Çavuşoğlu’nun ‘Müzakereler için zemin oluştu’ açıklaması
Dün gerçekleştirilen görüşmelerde Dışişleri Bakanı Mevlüt Çavuşoğlu’nun taraflar arasında “müzakereler için zemin oluştu” açıklamasını da sorduğumuz Dürre, “Aynısını Antalya görüşmesinde de söylemişti. Tabii o söylemden sonra sonra olaylar daha da büyümüştü. Bu diplomatik bir söylem. Zemin her zaman vardır. Rusya’nın müzakereler için niyeti olmadığına dair çok üst düzeyde açıklamalar yapılıyor. Ruya ancak ‘Zelenski şartları kabul ederse görüşme olabilir’ diyor. Bence müzakereye dönüş gibi bir durum şu anda gündemde yok” ifadelerini kullandı.
‘Sahadaki atmosfer Rusya’nın lehine döndü’
Dürre sahada askeri atmosferin Rusya’nın lehine döndüğünü ifade ederek, “Sahadaki genel durum askeri anlamda Rusya’nın lehine dönmeye başladı. Dünya basınında böyle bir hava oluşmaya başladı. Batı basınında böyle haberlerin yer tutmaya başlaması Rusya ile ilgili askeri durumun değiştiğinin göstergesi. Şu anda Rusya’nın geri adım atacağı yönündeki atmosfer tam tersine dönmüş olur. Vladimir Zelenski Batılı ortaklarının kendisini Ukrayna için hiç de avantajlı olmayan şartlarda Rusya ile masaya oturmaya zorladığını söyledi. İbre bu anlamda Rusya’nın lehine dönmüşken Rusya alacağını almadan bence masaya oturmaz” diye konuştu.
‘Ukrayna’ya gönderilecek silahlar konusunda Batı’nın çekinceleri var’
Ukrayna’ya ABD’nin göndereceği silahların Rusya’yı hedefleyebilecek güçte olduğunu belirten Dürre şunları söyledi: “Avrupa’yı bunun dışında tutarak şunu söyleyebilirim ki bence ABD ve İngiltere savaşın uzamasından yana bir tavır sergiliyor. Bu yüzden Ukrayna’ya gönderilen ya da gönderilmesi için pazarlık yapılan silahların çoğu savunma amaçlı ve eski tip silahlardı. Son zamanlarda ABD’nin Ukrayna’ya yönelik yeni silahları gönderme gündemi var ve bu da Rusya topraklarını vurabilecek menzile sahip silahları içeriyor.
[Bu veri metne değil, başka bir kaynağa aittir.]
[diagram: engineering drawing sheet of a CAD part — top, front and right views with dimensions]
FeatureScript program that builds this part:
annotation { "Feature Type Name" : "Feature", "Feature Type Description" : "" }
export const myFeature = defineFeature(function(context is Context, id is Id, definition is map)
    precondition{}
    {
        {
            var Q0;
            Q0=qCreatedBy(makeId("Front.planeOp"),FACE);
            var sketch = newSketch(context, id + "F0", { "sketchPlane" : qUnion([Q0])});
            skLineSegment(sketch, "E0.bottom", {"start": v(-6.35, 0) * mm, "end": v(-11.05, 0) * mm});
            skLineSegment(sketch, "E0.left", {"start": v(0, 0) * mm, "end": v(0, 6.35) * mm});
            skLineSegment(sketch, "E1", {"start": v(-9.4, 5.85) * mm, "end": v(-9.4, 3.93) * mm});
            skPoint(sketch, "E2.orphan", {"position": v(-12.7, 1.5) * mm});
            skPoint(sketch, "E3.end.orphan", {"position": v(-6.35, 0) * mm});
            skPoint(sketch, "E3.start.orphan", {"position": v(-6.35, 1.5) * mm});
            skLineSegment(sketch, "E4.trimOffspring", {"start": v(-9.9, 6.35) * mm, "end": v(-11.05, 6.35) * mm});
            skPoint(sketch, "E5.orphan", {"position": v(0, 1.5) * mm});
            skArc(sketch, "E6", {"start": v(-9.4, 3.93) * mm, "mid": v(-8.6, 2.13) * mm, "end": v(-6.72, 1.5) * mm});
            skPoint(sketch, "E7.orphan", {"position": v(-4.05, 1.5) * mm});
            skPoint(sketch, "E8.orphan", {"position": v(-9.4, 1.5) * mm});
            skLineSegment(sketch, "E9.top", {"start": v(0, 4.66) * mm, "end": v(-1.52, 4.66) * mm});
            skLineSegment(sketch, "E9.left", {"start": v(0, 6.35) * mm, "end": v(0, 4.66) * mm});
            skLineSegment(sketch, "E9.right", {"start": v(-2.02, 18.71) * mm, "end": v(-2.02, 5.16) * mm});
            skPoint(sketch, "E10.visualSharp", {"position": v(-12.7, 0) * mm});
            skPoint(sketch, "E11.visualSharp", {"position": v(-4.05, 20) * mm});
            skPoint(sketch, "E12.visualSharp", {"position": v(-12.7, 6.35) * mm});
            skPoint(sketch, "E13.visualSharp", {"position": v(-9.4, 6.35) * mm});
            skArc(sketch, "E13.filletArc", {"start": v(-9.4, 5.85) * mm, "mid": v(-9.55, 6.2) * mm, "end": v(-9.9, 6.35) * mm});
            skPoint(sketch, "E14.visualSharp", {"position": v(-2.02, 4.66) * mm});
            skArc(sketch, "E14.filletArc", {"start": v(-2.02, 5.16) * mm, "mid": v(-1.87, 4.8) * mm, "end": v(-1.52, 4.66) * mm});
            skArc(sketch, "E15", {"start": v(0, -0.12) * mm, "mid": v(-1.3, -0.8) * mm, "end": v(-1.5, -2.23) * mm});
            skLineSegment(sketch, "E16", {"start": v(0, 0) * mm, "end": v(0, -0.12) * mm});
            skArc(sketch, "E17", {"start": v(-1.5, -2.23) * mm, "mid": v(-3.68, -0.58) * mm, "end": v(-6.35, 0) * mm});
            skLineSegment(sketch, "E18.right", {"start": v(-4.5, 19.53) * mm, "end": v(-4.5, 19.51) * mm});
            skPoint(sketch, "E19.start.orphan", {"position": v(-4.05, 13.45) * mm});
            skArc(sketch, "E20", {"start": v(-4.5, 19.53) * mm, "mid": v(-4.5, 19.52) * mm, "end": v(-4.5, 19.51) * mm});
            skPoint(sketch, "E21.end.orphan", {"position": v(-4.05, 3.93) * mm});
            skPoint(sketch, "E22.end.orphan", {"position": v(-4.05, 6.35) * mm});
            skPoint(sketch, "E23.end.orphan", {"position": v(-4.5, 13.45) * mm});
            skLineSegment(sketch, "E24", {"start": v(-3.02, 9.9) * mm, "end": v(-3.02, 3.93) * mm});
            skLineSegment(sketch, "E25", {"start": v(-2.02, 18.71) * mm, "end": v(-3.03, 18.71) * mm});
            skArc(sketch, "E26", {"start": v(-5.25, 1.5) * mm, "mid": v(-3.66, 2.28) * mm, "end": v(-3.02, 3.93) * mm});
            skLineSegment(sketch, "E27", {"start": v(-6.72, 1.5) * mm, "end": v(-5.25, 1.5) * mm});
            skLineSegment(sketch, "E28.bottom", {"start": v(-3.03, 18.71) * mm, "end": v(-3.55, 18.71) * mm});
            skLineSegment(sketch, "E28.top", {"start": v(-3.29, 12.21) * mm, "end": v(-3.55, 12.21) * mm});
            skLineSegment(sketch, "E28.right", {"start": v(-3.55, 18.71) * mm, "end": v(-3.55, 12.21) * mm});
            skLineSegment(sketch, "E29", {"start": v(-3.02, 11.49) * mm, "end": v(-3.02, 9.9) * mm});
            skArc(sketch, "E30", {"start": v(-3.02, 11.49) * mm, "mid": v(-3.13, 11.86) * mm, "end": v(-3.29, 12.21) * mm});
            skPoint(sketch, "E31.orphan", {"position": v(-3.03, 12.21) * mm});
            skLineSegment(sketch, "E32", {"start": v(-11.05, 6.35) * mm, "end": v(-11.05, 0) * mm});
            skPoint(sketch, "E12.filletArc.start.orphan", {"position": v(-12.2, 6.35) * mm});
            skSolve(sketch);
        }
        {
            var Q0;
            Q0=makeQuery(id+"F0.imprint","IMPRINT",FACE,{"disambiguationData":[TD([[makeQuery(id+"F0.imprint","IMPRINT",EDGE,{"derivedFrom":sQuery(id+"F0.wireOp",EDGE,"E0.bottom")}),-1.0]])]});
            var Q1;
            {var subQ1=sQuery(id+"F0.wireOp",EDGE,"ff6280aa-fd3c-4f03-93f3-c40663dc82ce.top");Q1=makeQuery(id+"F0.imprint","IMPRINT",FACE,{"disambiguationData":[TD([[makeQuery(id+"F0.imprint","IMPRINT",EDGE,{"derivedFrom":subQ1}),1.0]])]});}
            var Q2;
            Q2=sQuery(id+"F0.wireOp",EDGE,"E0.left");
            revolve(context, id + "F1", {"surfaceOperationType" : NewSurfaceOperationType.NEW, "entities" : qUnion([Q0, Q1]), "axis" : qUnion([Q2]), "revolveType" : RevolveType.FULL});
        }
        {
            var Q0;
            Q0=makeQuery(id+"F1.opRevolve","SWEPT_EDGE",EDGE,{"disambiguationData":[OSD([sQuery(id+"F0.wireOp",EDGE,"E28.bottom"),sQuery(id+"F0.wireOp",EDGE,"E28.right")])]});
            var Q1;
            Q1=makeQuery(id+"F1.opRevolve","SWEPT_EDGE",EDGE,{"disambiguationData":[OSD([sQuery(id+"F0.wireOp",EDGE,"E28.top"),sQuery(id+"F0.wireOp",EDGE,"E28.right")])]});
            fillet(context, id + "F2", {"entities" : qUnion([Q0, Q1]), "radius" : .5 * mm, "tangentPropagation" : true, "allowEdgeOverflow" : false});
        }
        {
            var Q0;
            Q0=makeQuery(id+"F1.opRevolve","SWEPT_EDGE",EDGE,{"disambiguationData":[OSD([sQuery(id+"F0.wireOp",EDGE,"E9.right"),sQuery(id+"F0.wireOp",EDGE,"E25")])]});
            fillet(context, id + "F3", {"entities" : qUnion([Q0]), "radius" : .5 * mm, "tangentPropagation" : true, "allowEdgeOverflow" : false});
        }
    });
Ukrayna da diyor ki ‘Evet bu silahların gönderilmesi için söz verildi ancak ama süreç yavaş işliyor.’ Silahların gönderilmesindeki sürecin bu kadar yavaş işlemesine yönelik şöyle yorumlar yapılıyor: Sahadaki durum Rusyanın lehine geçtiği için yeni silahları Moskova’nın ele geçirip gizli bilgileri edinme endişesi bu yavaşlığa sebep oluyor. Almanya ve ABD’den yapılan bir takım resmi olmayan açıklamalarda ise ‘Biz bu silahları göndereceğiz ama Ukrayna’da kullanabilecek kimse yok’ deniliyor. Dolayısıyla yeni silahların gelmesi yavaş ilerliyor ve gelse bile batının çekinceleri var.”
‘Kırım Köprüsü bile vurulabilir’
Batı’nın göndereceği yeni silahların savaşın seyrini değiştirebileceği yorumunu yapan Dürre, “Ukrayna birkaç kere ‘biz bu silahları Rusya topraklarına karşı kullanmayacağız’ dedi. Ukrayna’nın elinde bu zamana kadar Rusya’yı vurabilecek bir silah yoktu. Bu silahlar gelirse Kırım Köprüsü’nü bile vurabilirler. Bu da geçmişte vurulan ve büyük yankı uyandıran Moskova gemisinden de çok daha büyük bir etki yaratır. Ukrayna böyle bir hamle yaparsa Rusya’nın tavrını kestirmek zor olur. Rusya kentleri bombalıyor, vuruyor ama komple tüm şehirleri bombaladığı gibi bir durum yok. Eğer bu dediklerim olursa işte o zaman iş çok farklı bir boyuta gider. Rusya mesela şu anda askerlere büyük para veriyor dolayısıyla Ural ve Sibirya’dan baya asker geliyor. Bu aşamada bence artık savaşın büyümesi Rusyayı daha da agresifleştirir” dedi.